Russe Limbo

Nina Ananiashvili in Raymonda.Photo: Rosalie O'Conner.

The cumbersome Russian spectacular Raymonda is something of an ugly duckling among the classics, rarely successful in the West even though it came from the same nineteenth-century hit factory as Swan Lake and Sleeping Beauty and boasts choreography by Marius Petipa. The ballet’s ornate narrative pits a good Crusader against a bad Saracen for the hand of the radiant but indecisive heroine—and at considerable length. Most artistic directors who take it on for the sake of the much-loved music by Alexander Glazounov try to ignore Petipa’s dense storytelling and simply showcase the bravura dancing. Now comes American Ballet Theatre, long a crusader in the cause of cumbersome Russian spectaculars, with an ambitious Raymonda that aims to re-create the original’s grandeur. Anna-Marie Holmes has masterminded the reconstruction, with the help of artistic director Kevin McKenzie, and they’ve worked mightily to cut the sprawl while retaining the old-fashioned splendor.

“The master plan here seems to have been the stateroom scene in A Night at the Opera.

To their credit, the ballet is now a relatively speedy two acts; and this company certainly has the dance power to pull off Petipa’s technical demands. The night I went, Nina Ananiashvili and Jose Manuel Carreño led a cast that glittered right down to the last tiny slave. But the production is still pretty incoherent: It’s stuffed silly with processions and palaces and garland dances and moody reveries, yet nothing in Holmes’s bland choreography creates relationships among the characters or makes us care about them. There’s also a significant problem with traffic patterns. With so many lavishly costumed dancers piling onstage, Saracens and Spaniards and Hungarians, plus the usual nobility and their loyal retainers, hordes of them squashed amid the scenery, the master plan here seems to have been the stateroom scene in A Night at the Opera.

Leonard Bernstein’s Chichester Psalms—six Hebrew Psalms set for chorus and boy soprano—is one of his most beloved works, but choreography does it no favors. Plaintive and ardent, hovering at the brink of sentimentality, this is music that has to stand alone: Dancing just brings out the corn. Or so it appears after a look at Peter Martins’s new Chichester Psalms, one of two pieces he has created this spring for the Balanchine centennial at the New York City Ballet. His choreography is so very plaintive and so very ardent that the music can’t compete: It actually seems to curdle while we’re listening.
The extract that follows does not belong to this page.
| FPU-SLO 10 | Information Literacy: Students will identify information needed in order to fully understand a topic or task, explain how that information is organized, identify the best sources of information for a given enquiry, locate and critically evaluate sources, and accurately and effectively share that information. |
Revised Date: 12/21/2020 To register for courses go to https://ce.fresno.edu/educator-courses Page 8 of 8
This is no fault of the Juilliard Choral Union and soloist Jason Goldberg, who do full honors to the score. In fact, Martins displays the singers as a kind of living altarpiece; they stand on risers framing the performing space, garbed in monklike robes. The dancers are also dressed for piety: the women in flowing white gowns, the men in flowing black skirts. Mostly they dip and swing and bow in sculptural formations. For “Why Do the Nations Rage … ,” the men leap demonically to center stage and squabble furiously until the women fly in to restore peace. Little else that’s notable occurs, though from time to time a slow, careful duet by Dena Abergel and Henry Seth breaks out and the other dancers watch, occasionally dropping to their knees. What with the pseudoclassical drapery, the reverent lilting and posing, and the big music, Martins could have been channeling Isadora Duncan.

His second premiere was far more absorbing; and though it wasn’t a hefty, faith-based initiative like the first, it had all the spiritual integrity missing from the grander ballet. Set to Eros Piano, a spare but intense concerto by John Adams (the soloist was Richard Moredock), this meditative trio, performed by Nikolaj Hübbe, Alexandra Ansanelli, and Ashley Laracey, has an aura of genuine purity about it. The lines of the choreography are clear and clean, and a sense of quiet searching marks Hübbe’s partnering of each woman in turn. These aren’t combative duets, like the raging-insect bouts that Martins often creates. They’re more like conversations, and the generous space between the partners allows each one to move with dignity and self-possession. It’s another perspective on intimacy entirely. The performances are stellar, and Hübbe’s in particular is so musical it’s as if he has the score written right on his body.